Im April vergangenen Jahres präsentierte die EU-Kommission eine Mitteilung über „über solidere und intelligentere Informationssysteme für das Grenzmanagement und mehr Sicherheit“, in der sie eine umfassende Neuordnung des Dateienwesens der EU in diesem Bereich propagierte. Die bereits bestehenden von der Agentur für IT-Großsysteme (eu-LISA) geführten Datenbanken (Eurodac, Visa-Infomationssystem – VIS, Schengener Informationssystem – SIS) sollten ausgebaut werden. Neue sollten entstehen (Ein- und Ausreisekontrollsystem EES, Reiseinformations- und Genehmigungssystem ETIAS, Strafregister für Drittstaatsangehörige ECRIS-TCN). DrittausländerInnen sollten nicht mehr unerfasst in die EU einreisen können, Lücken seien zu schließen, lautete die Parole.[1] Zwei Monate später berief die Kommission eine „Hochrangige Expertengruppe Interoperabilität und Informationssysteme“ (HLEG), an der u.a. VertreterInnen der Mitgliedstaaten sowie der EU-Anti-Terror-Koordinator und der EU-Datenschutzbeauftragte beteiligt waren.[2] Am 11. Mai 2017 legte die HLEG ihren Abschlussbericht vor.[3] Sie begrüßt nicht nur die Vorschläge der Kommission zu den einzelnen Datenbanken. Sie hält sich im Wesentlichen auch an die Ideen zur Verbesserung der „Interoperabilität“, die die Kommission in ihrer Mitteilung vom April 2016 präsentiert hatte. Angestrebt wird zunächst eine gemeinsame Schnittstelle, die es erlaubt, sämtliche Systeme mit einem Klick abzufragen. Ähnliches gibt es bereits in diversen Schengen-Staaten auf nationaler Ebene. Um die geplante zentrale schengenweite Schnittstelle von den bestehenden nationalen abzuheben, spricht die Expertengruppe nun von einem „europäischen Suchportal“.

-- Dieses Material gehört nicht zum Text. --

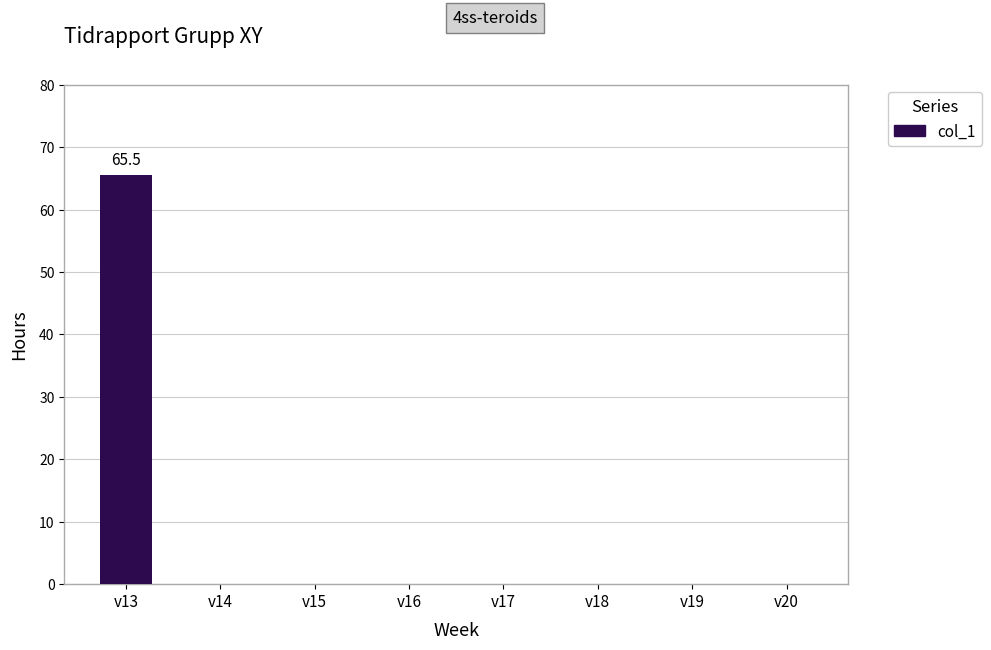

What is the sum of the values at v13 and v17?

65.5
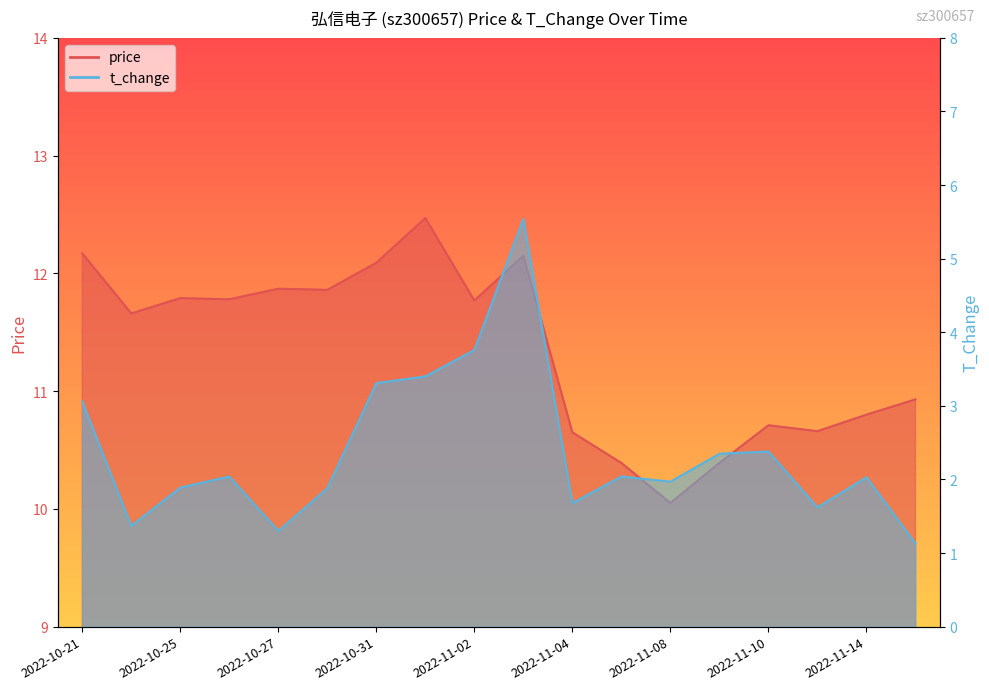

What is the sum of the t_change values at 2022-11-10 and 2022-11-07?

4.4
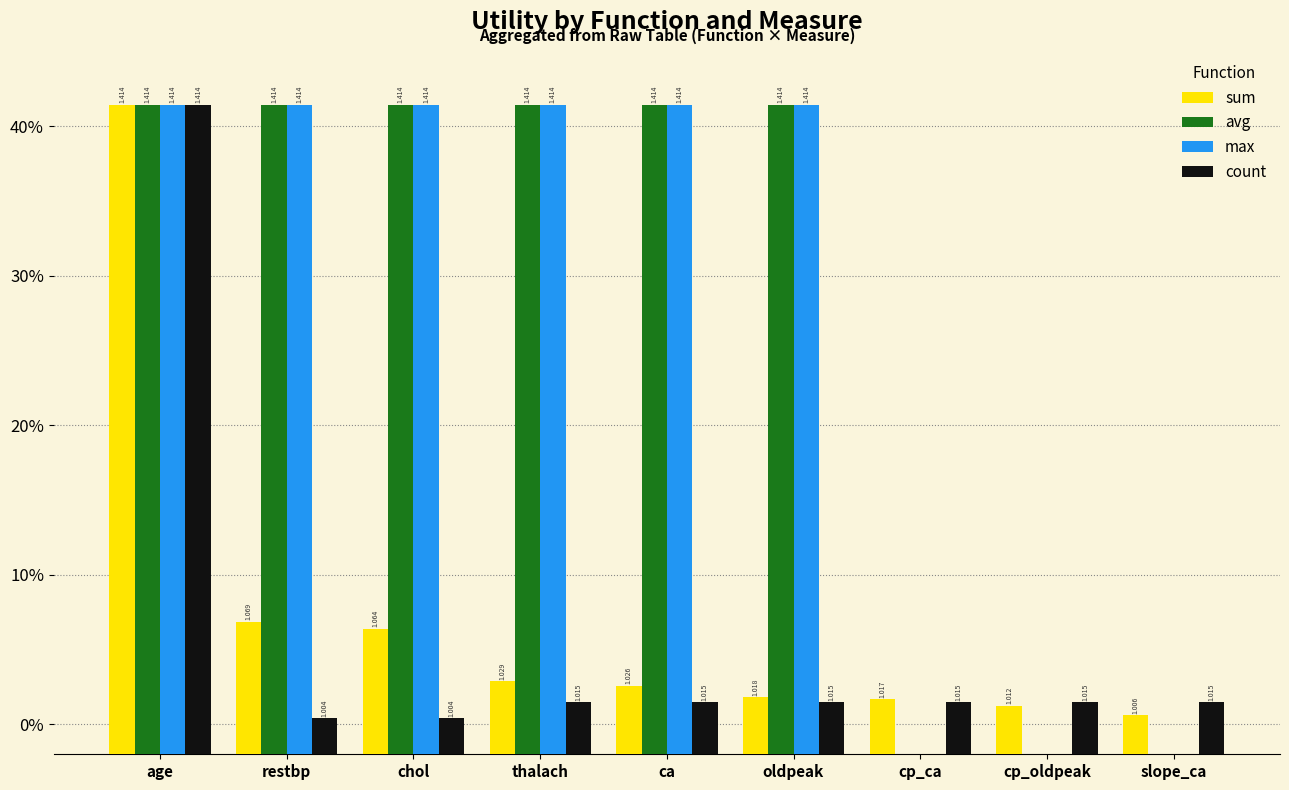

At which category is the sum across all series the highest?

age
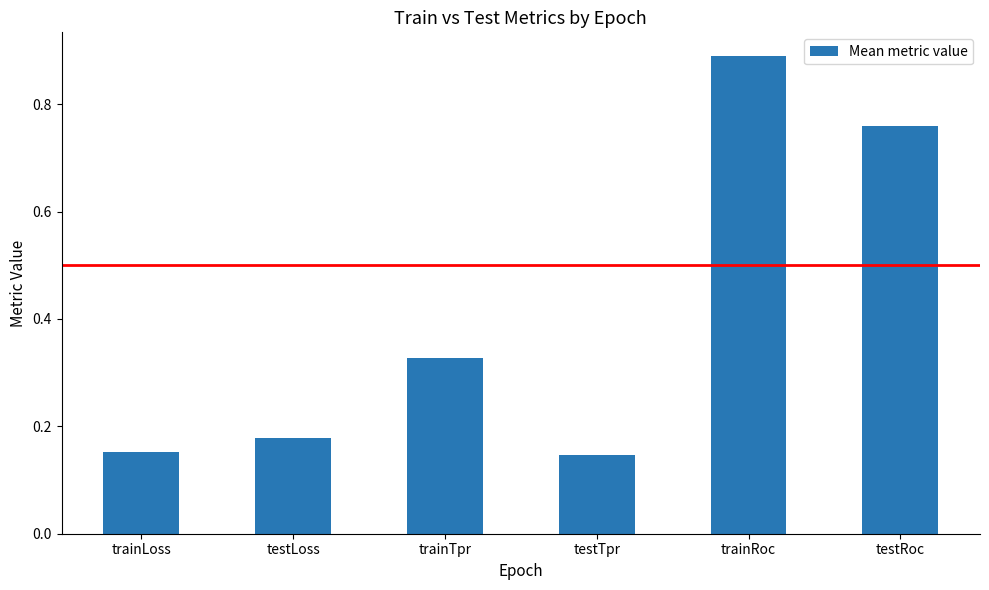

What is the label of the 4th bar from the left?

testTpr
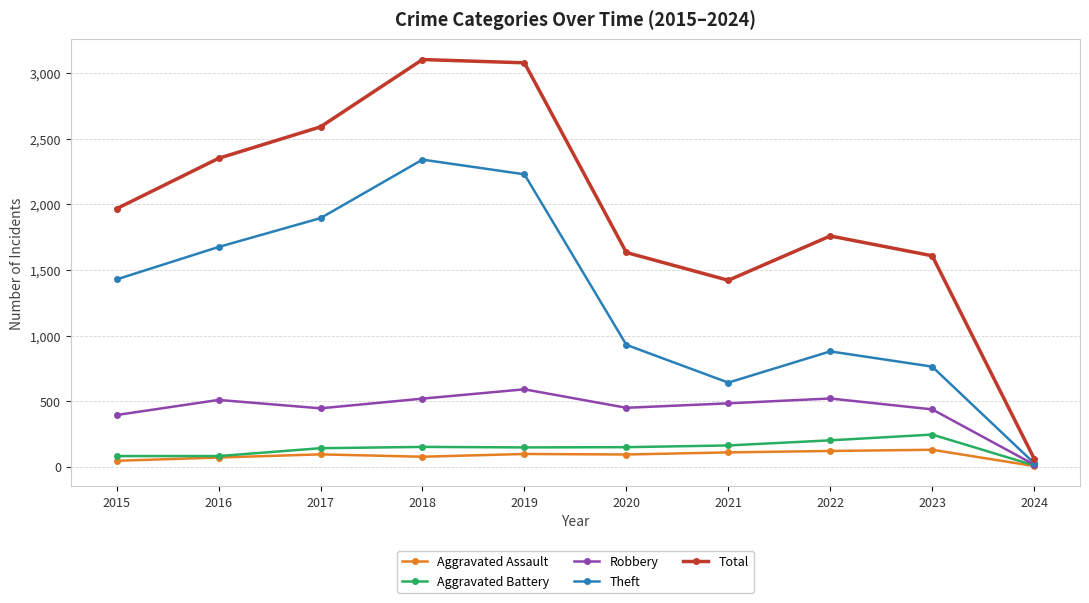

In Robbery, how many points are lower than both neighbors (excluding endpoints)?

2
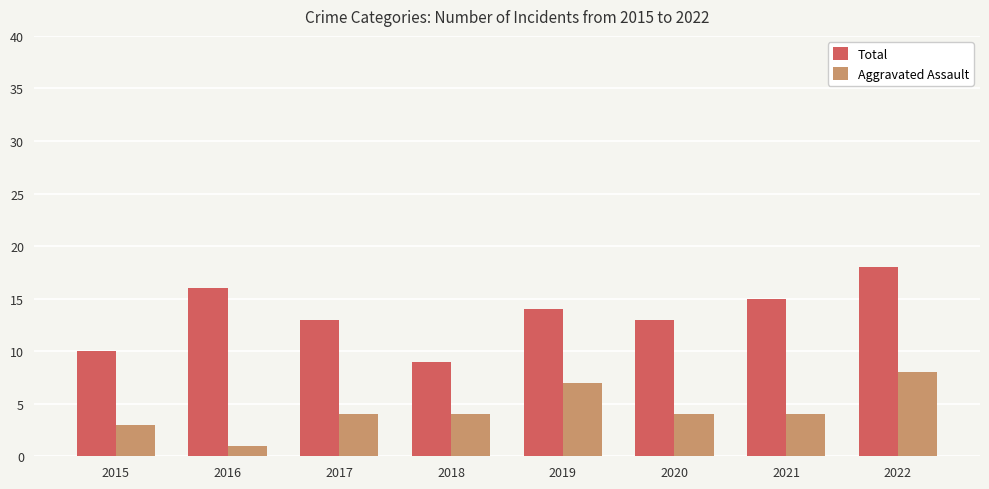

Rank the series at 2015 from lowest to highest value.

Aggravated Assault, Total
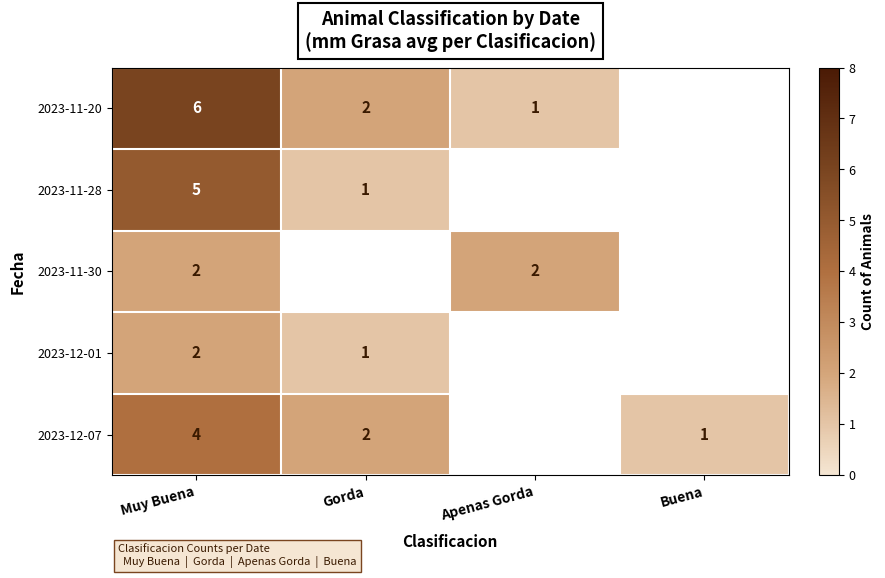

How many data points does each series have?

4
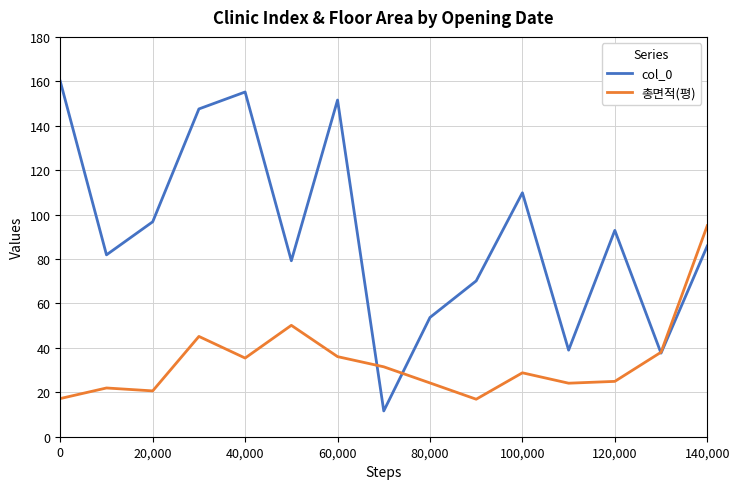

Which series has the largest total across all categories?

col_0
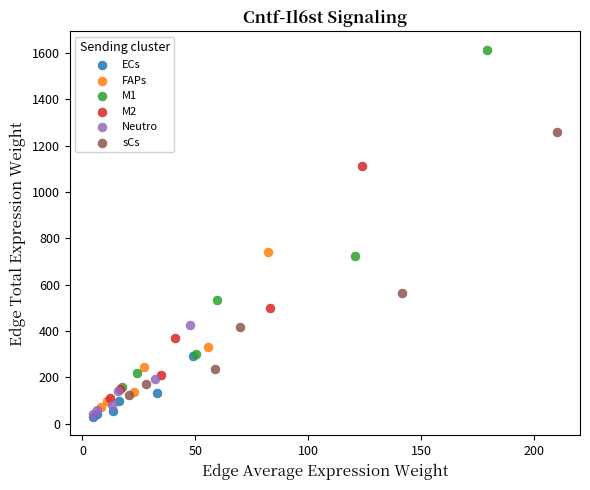

Which series contains the highest Y value?

M1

Von einer gemeinsamen Schnittstelle aller Systeme sollen schließlich auch Kriminalpolizeien und – je nach nationalem Recht – ebenso die Geheimdienste profitieren. Über ihren Zugriff auf Visa- und Asyldaten wird in der EU seit Jahren gestritten. Informationen aus dem VIS und aus Eurodac können sie bisher nur im begründeten Einzelfall abrufen. Nach dem Willen der ExpertInnen soll diese Einschränkung künftig entfallen, solange es bei den Anfragen „nur“ um die Identität einer Person geht. Mit einer Anfrage erführen sie, ob und in welchem der Systeme Daten zu finden sind. Erst für weitere Ermittlungen (wie zum Beispiel zu Reisewegen) wären eine Begründung und eine Genehmigung erforderlich.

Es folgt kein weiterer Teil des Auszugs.